E como mulheres que viajam sozinhas quebram o ciclo da desigualdade?
Mulheres que viajam sozinhas são exemplos de força, liberdade, capacidade e quebra de paradigmas. Elas enfrentam o obstáculo da insegurança que é colocado na nossa frente como impedimento de se aventurar. "Mas você vai viajar SOZINHA?"
Por isso, elas são agentes da transformação da imagem e da mentalidade de fragilidade e dependência atribuídas a nós.
Mulheres que viajam sozinhas estão quebrando seus próprios paradigmas. O efeito libertador que uma viagem solitária tem sobre elas não é o mesmo efeito sobre os demais. Aprender a digerir e acolher dentro do si os efeitos de uma aventura solitária quebram muitas correntes imaginárias.

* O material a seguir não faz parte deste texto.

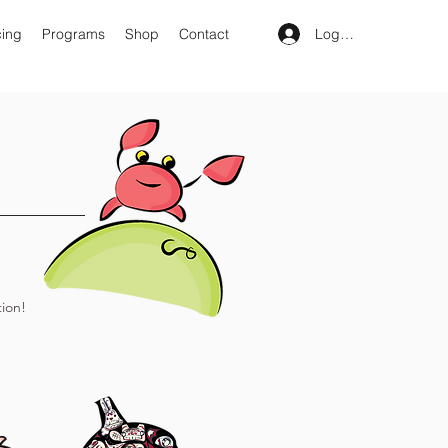
Log In
cing
Programs
Shop
Contact
ion!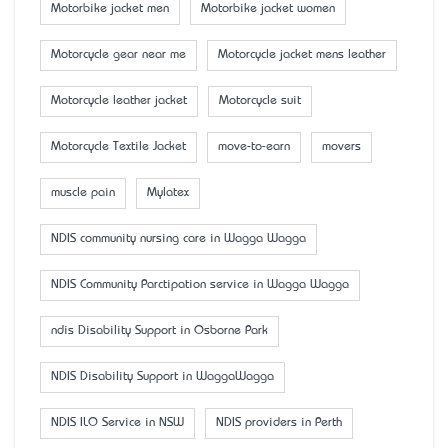
Motorbike jacket men
Motorbike jacket women
Motorcycle gear near me
Motorcycle jacket mens leather
Motorcycle leather jacket
Motorcycle suit
Motorcycle Textile Jacket
move-to-earn
movers
muscle pain
Mylatex
NDIS community nursing care in Wagga Wagga
NDIS Community Parctipation service in Wagga Wagga
ndis Disability Support in Osborne Park
NDIS Disability Support in WaggaWagga
NDIS ILO Service in NSW
NDIS providers in Perth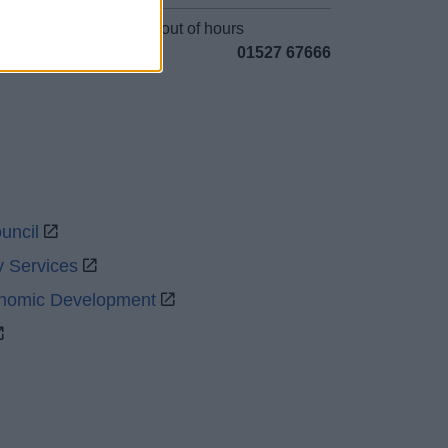
Emergency out of hours
01527 67666
uncil
y Services
onomic Development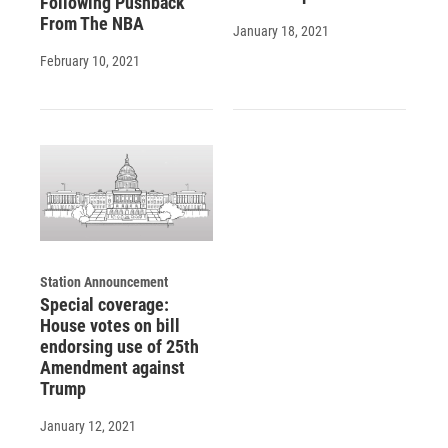
Following Pushback
From The NBA
January 18, 2021
February 10, 2021
Station Announcement
Special coverage:
House votes on bill
endorsing use of 25th
Amendment against
Trump
January 12, 2021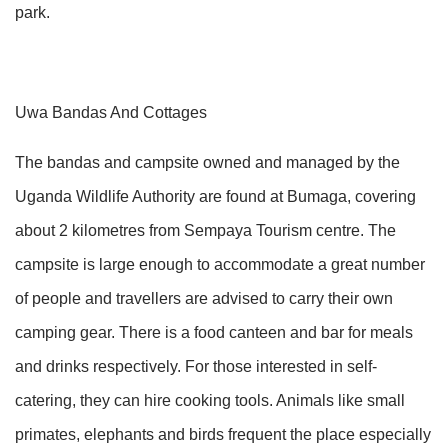
park.
Uwa Bandas And Cottages
The bandas and campsite owned and managed by the
Uganda Wildlife Authority are found at Bumaga, covering
about 2 kilometres from Sempaya Tourism centre. The
campsite is large enough to accommodate a great number
of people and travellers are advised to carry their own
camping gear. There is a food canteen and bar for meals
and drinks respectively. For those interested in self-
catering, they can hire cooking tools. Animals like small
primates, elephants and birds frequent the place especially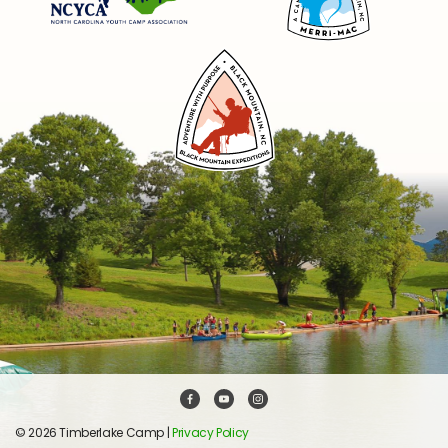
© 2026 Timberlake Camp |
Privacy Policy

Mulheres que viajam sozinhas são capazes de ver o que os olhos comuns não podem enxergar. É possível que, depois de ter a visão lavada pela liberdade, ela tenha um olhar de compaixão* e empatia por outros grupos que ainda seguem subjugados pelo sistema. Seu olhar é diferente do olhar do opressor e também diferente do olhar do oprimido. Seu olhar é o olhar transformador.
*Compaixão não quer dizer pena. É uma forma mais intensa de empatia. "Com + paixão" significa "sofrer junto". Só quem consegue atingir esse nível de compreensão é capaz de entender a profundidade da transformação necessária.
Dessa forma, mulheres que viajam sozinhas são a vanguarda da transformação. Só quem realmente entende o que é estar preso ao sistema, e ao mesmo tempo sabe o que é estar acima dele, consegue ver o que é preciso ser feito.
E quando eu digo isso, você pode ver um exemplo do que eu estou falando no post sobre os 5 perfis no instagram para aprender hábitos responsáveis, onde (coincidentemente) apresento 5 mulheres que são influenciadoras e exemplos de atitude para a transformação.
Então, se você for mulher e viajante (aspirantes também são exploradoras), não deixe de refletir sobre o que uma aventura pessoal representa para você e para o mundo. O seu papel é grande, e exercer a sua liberdade é uma das coisas mais importantes para construir um mundo melhor, mais justo e equilibrado. Boa jornada.